Electoral Authority: Maduro Secures Third Term as Venezuela’s President
By Staff, Agencies
Nicolas Maduro has been re-elected as Venezuela's president, securing a third term in office, according to the country's electoral council.
Elvis Amoroso, president of the CNE electoral body, announced that the 61-year-old Maduro won 51.2 percent of the votes cast on Sunday, earning him another six-year term. Opposition candidate Edmundo Gonzalez Urrutia received 44.2 percent of the votes, Amoroso told reporters.

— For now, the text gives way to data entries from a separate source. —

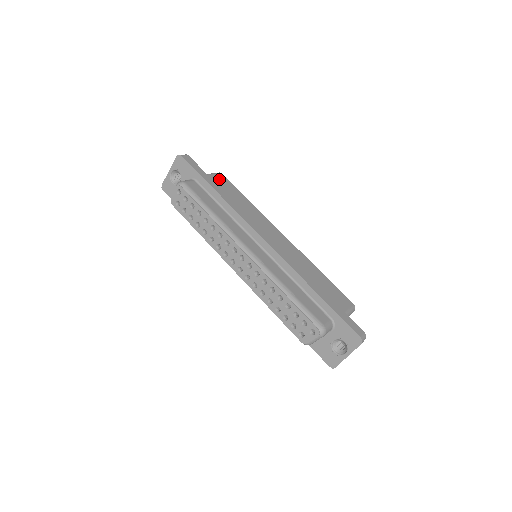
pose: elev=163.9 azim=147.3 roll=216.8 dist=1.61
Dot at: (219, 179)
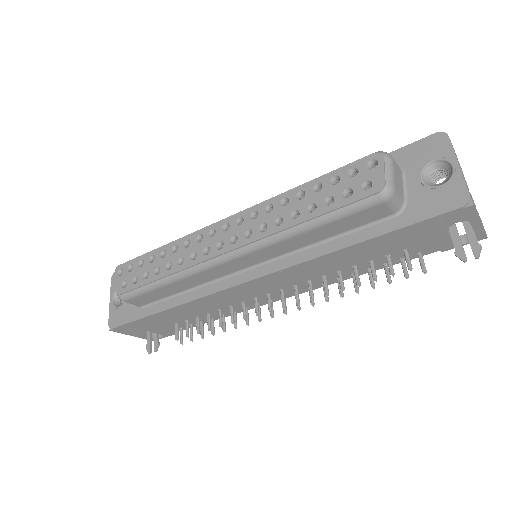
Dot at: occluded
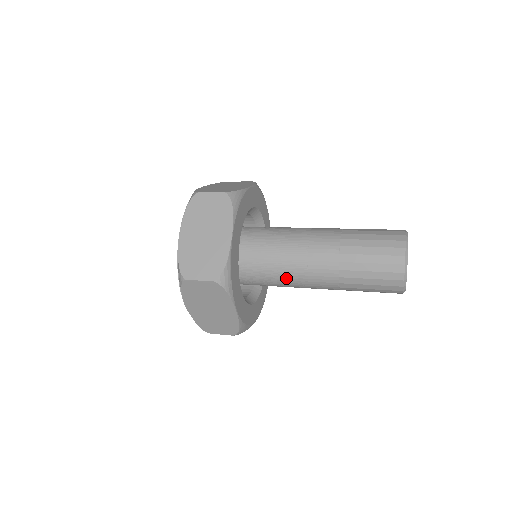
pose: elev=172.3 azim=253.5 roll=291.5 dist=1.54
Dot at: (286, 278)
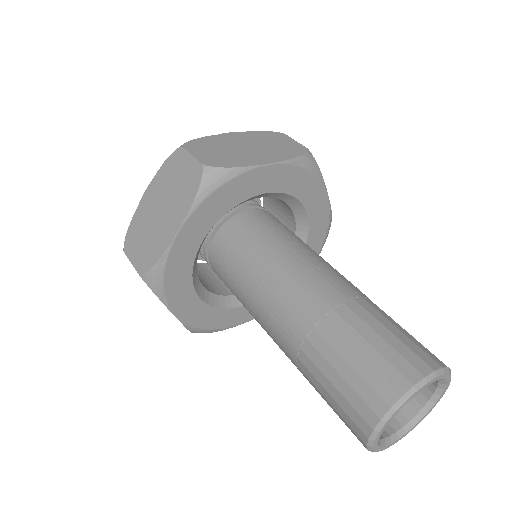
Dot at: occluded
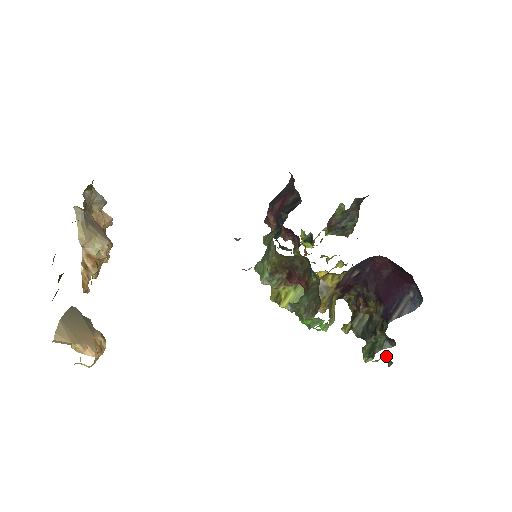
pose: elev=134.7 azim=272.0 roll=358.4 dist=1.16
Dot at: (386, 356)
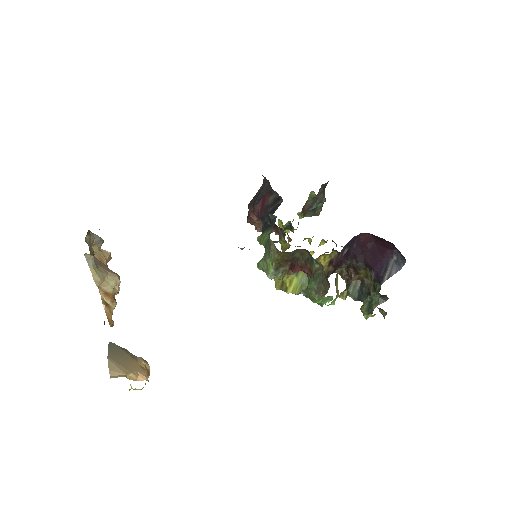
Dot at: (380, 309)
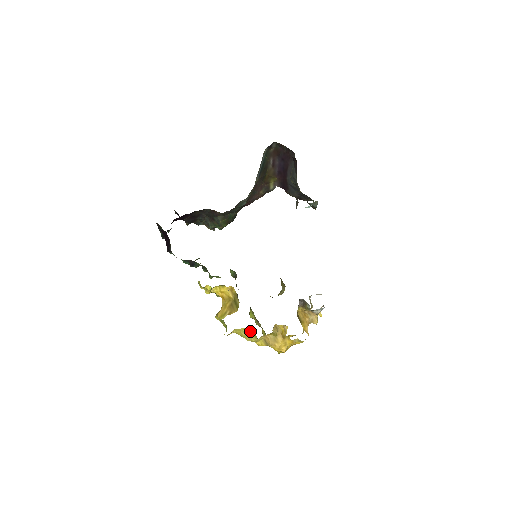
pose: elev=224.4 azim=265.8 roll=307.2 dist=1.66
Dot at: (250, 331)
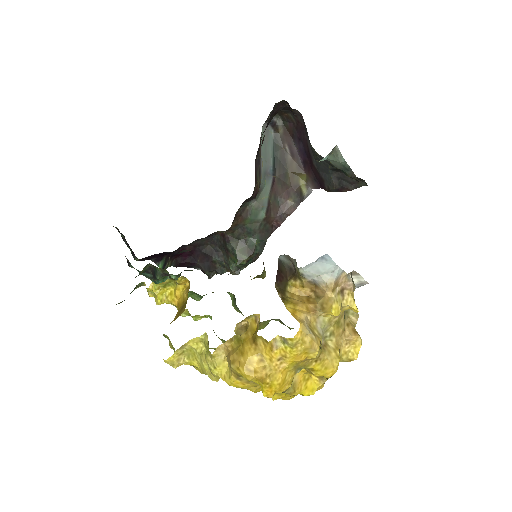
Dot at: (206, 348)
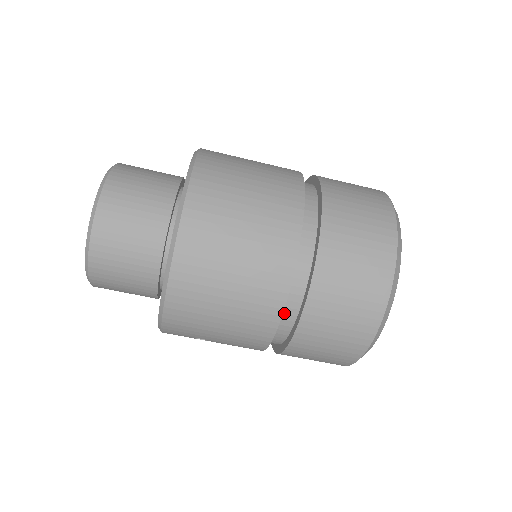
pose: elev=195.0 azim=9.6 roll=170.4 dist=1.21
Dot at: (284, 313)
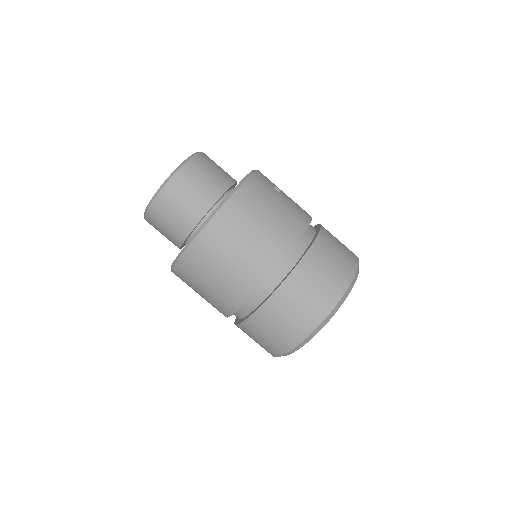
Dot at: (234, 313)
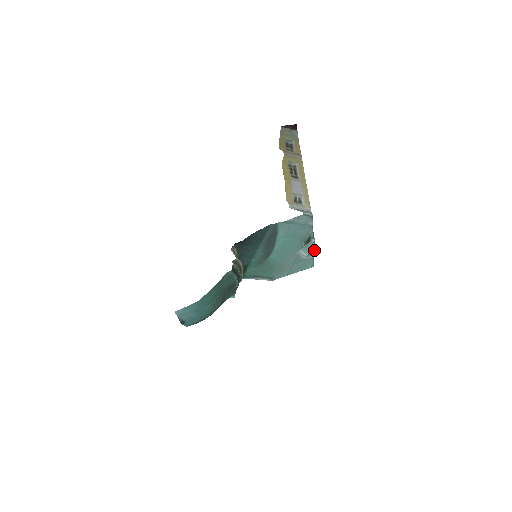
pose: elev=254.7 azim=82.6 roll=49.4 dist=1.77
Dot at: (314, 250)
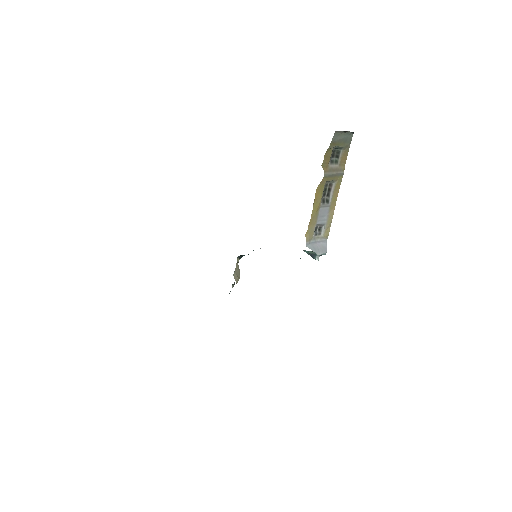
Dot at: occluded
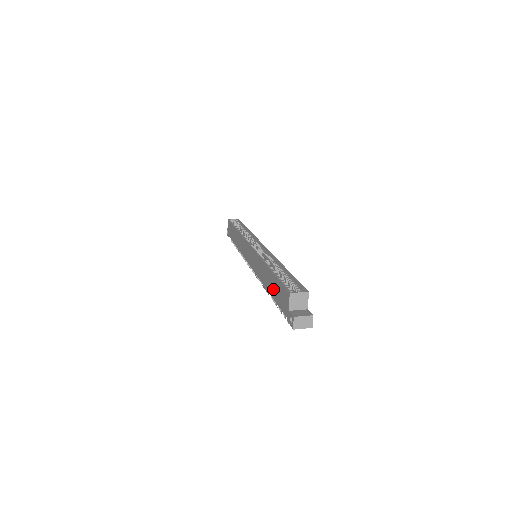
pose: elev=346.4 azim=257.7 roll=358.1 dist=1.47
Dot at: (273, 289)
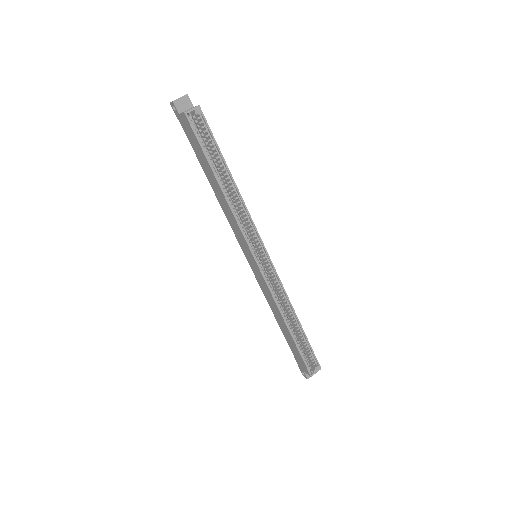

Maduro praised the over 900 election observers who monitored the election and condemned allegations of election fraud. “We’ve seen this movie many times before,” he said, addressing a cheering crowd of supporters. “It’s the move of the extreme right. It came out 20 years ago, many of you hadn’t been born yet, and they tried to besmirch the results back then – calling ‘fraud’ were all these press releases.”
Referring to his supporters, Maduro added, “They are ugly faces. The gorgeous ones are the people who are here and noble.”
A former bus driver, Maduro became president following the death of his mentor Hugo Chavez in 2013 and was re-elected in 2018 despite opposition orchestrated by the US.
Since November 2019, US-led sanctions have pushed inflation in Venezuela to above 4,000 percent.